Heart-to-Heart With Visit Anaheim and the AHA

Visit Anaheim's partnership with the American Heart Association, the "Heart-to-Heart" campaign, gives lifesaving training and tools to local schools.

Photo Credit: Tommaso Boddi/Getty Images for Visit Anaheim

This November, the American Heart Association (AHA) brought its Scientific Sessions meeting, along with its nearly 18,000 attendees, back to Anaheim after a 16-year absence. To celebrate its return — in large part due to the Anaheim Convention Center’s 200,000-square-foot expansion that debuted in September — and to honor both entities’ missions to positively impact the local community, AHA’s Orange County Division and Visit Anaheim decided to partner on not just a one-off community service event, but a long-term commitment to helping Anaheim residents.

“When we started the conversations [about the initiative], it was a fantastic vision and partnership between the American Heart Association and Visit Anaheim,” Danielle Sapia, executive director of the American Heart Association, Orange County Division, said. “We both really wanted to show Anaheim that we care about the community in combination with Scientific Sessions happening.”

And so “Heart-to-Heart” was born. Through the campaign, launched during Scientific Sessions 2017 Nov. 11-15, two Anaheim Union District high schools received the American Heart Association’s CPR in Schools Training Kits, as well as lessons in CPR by members of AHA’s Orange County Division.“When you look at the statistics on the leading cause of death in Orange County, heart disease is at the top,” Jay Burress, president and CEO of Visit Anaheim, said.

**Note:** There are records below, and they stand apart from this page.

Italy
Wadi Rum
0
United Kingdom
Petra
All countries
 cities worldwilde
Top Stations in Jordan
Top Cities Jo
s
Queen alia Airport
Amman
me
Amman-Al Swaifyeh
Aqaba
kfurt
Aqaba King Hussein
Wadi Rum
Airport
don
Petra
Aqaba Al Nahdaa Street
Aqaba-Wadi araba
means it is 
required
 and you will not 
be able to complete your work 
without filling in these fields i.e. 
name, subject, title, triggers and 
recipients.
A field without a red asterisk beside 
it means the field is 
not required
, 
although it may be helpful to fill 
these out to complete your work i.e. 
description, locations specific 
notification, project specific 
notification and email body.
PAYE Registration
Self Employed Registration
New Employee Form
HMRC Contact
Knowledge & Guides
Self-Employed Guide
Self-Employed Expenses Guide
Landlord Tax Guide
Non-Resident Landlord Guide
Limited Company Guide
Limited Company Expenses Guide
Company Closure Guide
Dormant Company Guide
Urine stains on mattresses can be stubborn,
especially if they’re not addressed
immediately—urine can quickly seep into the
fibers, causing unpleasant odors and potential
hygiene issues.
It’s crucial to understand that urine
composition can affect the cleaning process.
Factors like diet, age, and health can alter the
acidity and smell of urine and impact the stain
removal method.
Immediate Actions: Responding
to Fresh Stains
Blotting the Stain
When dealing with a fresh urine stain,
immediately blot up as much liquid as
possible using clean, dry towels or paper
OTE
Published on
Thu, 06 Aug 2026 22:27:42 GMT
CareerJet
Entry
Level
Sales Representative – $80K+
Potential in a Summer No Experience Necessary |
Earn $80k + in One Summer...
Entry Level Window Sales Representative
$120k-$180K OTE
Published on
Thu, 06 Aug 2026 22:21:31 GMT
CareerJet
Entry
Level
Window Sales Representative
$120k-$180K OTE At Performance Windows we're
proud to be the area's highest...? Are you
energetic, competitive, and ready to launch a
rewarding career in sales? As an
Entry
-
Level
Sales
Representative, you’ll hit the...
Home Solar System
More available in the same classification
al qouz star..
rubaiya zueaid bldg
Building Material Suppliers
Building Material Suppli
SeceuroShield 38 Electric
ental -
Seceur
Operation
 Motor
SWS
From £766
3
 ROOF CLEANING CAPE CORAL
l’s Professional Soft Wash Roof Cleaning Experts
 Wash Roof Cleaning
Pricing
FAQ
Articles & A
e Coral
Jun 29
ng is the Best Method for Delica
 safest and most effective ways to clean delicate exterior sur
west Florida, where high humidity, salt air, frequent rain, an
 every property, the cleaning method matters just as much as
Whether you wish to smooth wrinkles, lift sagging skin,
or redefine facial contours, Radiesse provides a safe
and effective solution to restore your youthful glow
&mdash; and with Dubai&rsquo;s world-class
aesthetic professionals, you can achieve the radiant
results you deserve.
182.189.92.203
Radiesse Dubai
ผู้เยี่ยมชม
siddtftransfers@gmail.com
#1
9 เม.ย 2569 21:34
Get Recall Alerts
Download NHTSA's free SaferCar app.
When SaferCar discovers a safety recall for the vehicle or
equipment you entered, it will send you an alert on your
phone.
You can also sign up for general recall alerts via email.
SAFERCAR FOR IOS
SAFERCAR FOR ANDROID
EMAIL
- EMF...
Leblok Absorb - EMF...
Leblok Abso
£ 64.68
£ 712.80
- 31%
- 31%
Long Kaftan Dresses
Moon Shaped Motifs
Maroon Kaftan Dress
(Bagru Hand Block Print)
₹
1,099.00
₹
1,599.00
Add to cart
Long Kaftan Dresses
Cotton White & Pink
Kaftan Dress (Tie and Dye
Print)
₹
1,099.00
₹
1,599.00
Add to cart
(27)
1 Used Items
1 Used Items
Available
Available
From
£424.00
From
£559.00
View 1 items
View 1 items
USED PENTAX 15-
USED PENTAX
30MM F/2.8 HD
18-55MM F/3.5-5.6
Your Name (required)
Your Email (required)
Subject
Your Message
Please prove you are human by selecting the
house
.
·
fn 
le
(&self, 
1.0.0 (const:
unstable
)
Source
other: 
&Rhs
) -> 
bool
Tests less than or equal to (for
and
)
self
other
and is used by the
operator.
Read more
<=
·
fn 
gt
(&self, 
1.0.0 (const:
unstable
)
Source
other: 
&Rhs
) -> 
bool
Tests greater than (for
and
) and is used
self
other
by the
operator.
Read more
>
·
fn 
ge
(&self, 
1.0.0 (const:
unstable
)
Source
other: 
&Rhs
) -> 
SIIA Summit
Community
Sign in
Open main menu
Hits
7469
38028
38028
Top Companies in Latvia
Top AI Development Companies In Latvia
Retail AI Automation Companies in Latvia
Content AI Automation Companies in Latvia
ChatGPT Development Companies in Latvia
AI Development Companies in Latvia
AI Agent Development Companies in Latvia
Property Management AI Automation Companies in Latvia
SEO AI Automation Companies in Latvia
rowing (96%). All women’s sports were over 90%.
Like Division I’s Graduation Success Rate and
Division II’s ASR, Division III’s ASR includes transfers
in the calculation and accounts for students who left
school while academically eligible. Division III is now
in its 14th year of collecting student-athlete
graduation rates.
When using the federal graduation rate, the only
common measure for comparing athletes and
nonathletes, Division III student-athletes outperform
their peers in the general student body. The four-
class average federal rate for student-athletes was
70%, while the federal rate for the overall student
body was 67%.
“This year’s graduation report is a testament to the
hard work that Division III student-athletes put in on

High school students may seem like an unlikely choice to receive CPR training, but they were selected for a very important reason. According to the AHA, 70 percent of cardiac arrest incidents happen at home. By training high-school students, teens will be equipped to deal with a cardiac-related medical emergency at home. “They’ve now got a skill set that hopefully they’ll never have to use,” Burress said, “but if they do, it will help save a life.”

Performing CPR on someone experiencing cardiac arrest could increase the chance of survival by more than 50 percent, Sapid added. “As the next generation, I think it’s really important to provide our students this type of resource for themselves,” Sapia said. “We’re able to equip what we call an army of lifesavers by teaching these high-school students this great life saving tool.”

The giveback does not end with two high schools. Since the AHA intends to return to Anaheim for future shows, the “Heart-to-Heart” campaign will continue during AHA’s local meetings through 2021, at which point all eight Anaheim Union District high schools will have received CPR kits and training.

According to Sapia, this initiative is more than just leaving a legacy behind. “This is a great launch and collaboration with the city to continue to make it our effort to decrease heart disease and stroke. We’re continuing to grow our efforts in collaboration with Anaheim,” Sapia said. “We’re not leaving anything behind.”